ABOUT THIS TASK:
Filter the data for "Oxford" and copy matching lines.

RECORDS SHOWN:

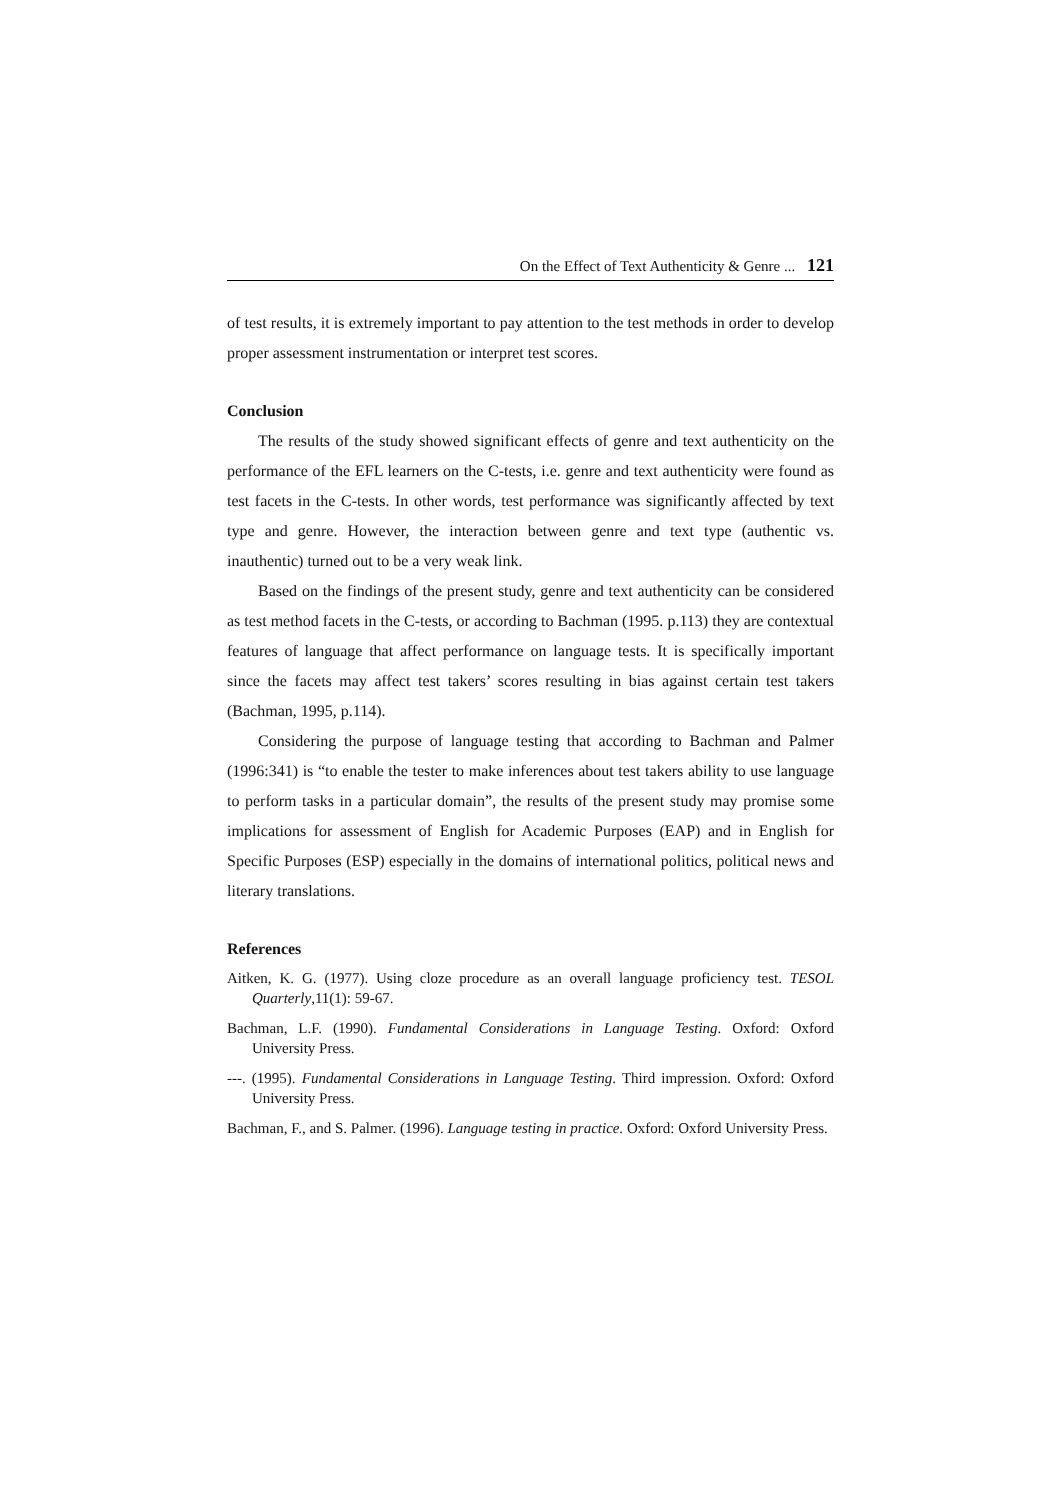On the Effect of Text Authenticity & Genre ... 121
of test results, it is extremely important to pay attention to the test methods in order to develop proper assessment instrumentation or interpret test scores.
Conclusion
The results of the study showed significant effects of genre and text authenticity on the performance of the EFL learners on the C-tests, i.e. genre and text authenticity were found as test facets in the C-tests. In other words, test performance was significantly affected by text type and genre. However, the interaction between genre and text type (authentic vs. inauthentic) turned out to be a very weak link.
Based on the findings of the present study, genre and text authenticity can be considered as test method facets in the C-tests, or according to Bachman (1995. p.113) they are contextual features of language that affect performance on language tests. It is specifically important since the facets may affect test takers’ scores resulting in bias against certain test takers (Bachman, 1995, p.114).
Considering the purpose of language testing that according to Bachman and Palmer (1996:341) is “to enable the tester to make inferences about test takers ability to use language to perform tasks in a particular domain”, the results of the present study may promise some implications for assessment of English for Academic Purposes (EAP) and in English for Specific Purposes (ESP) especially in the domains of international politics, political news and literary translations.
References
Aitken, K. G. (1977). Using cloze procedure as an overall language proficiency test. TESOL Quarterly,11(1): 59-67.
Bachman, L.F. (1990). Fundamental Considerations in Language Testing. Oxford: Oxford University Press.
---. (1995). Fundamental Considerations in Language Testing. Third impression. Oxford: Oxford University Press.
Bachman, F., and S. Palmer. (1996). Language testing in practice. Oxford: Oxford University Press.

SOLUTION TO THIS TASK:
Bachman, L.F. (1990). Fundamental Considerations in Language Testing. Oxford: Oxford University Press.
---. (1995). Fundamental Considerations in Language Testing. Third impression. Oxford: Oxford University Press.
Bachman, F., and S. Palmer. (1996). Language testing in practice. Oxford: Oxford University Press.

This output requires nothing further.